In response to growing criticism of the Casa Esperanza homeless shelter and homeless-related crime and inconvenience, Santa Barbara Mayor Helene Schneider dusted the mothballs off the city’s subcommittee on Homelessness and Community Relations, appointed Councilmember Bendy White to fill the vacancy, and ordered it back in business. Among other things, the subcommittee has been charged with exploring the issue of hunger throughout the South Coast.

In recent months, criticism has mounted about the free lunch program offered at Casa Esperanza to shelter residents and nonresidents alike. Director Mike Foley estimated that up to 150 of the 200 free lunches Casa Esperanza serves a day go to people not staying at the shelter. Foley argues the free lunch program has been invaluable building trust with street people otherwise too distrustful to enter any rehab or social service program. Critics counter the free lunch program has been an “attractive nuisance” drawing “opportunistic vagrants” to the neighborhood.
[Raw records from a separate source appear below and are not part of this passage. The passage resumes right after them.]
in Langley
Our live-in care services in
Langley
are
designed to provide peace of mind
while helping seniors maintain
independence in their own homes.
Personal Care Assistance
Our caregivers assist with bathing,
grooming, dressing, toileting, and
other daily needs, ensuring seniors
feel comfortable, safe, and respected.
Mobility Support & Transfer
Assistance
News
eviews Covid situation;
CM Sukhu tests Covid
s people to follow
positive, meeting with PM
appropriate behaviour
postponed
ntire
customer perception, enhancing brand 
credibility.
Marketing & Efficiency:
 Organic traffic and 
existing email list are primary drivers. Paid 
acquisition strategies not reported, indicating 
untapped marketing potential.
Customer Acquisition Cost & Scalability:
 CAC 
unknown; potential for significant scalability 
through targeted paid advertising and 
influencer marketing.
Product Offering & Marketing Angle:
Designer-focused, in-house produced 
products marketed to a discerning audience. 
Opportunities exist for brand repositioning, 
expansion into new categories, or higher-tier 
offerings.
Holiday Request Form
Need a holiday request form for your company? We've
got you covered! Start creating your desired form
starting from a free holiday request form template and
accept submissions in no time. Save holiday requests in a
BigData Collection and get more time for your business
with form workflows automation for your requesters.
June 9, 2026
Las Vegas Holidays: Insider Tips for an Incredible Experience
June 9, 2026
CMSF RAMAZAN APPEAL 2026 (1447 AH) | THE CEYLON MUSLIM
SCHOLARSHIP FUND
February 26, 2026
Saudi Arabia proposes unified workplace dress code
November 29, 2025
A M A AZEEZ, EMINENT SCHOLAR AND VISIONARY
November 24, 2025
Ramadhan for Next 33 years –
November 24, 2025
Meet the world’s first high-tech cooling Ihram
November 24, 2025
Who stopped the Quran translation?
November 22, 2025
Whether the reinvigorated subcommittee will be able to head off community unrest about homeless people remains to be seen. For now, City Attorney Steve Wiley has advised the City Council that they can’t legally reopen the shelter’s conditional-use permit — as members of the newly formed Milpas Community Association had sought. They argued that their neighborhood has been asked to absorb more than its fair share of the social burden associated with homelessness. Foley has expressed a willingness to suspend the lunch program, but only if and when a new site is secured. Members of the Planning Commission agreed, but wondered what would happen if the homeless went elsewhere throughout the city. The problem, they said, was regional in scope and could not be addressed by any one community or any one neighborhood. Agitation about the homeless is hardly restricted to Milpas Street. The Downtown Organization and the Chamber of Commerce will be holding a joint meeting to discuss the matter, arguing that street people are bad for business.

The council subcommittee was brought into existence two years ago over similar concerns and, in response, drafted a 12-point action plan. That included the passage of a new aggressive pandhandling ordinance as well as alternative giving program — “Real Change, Not Spare Change” — in lieu of giving to panhandlers. To date, these measures have borne little fruit. Foley said no merchants on Milpas Street currently offer customers a chance to donate to the alternative giving plan. And efforts to crack down on liquor stores selling fortified wines and malt liquor by the can have gone nowhere.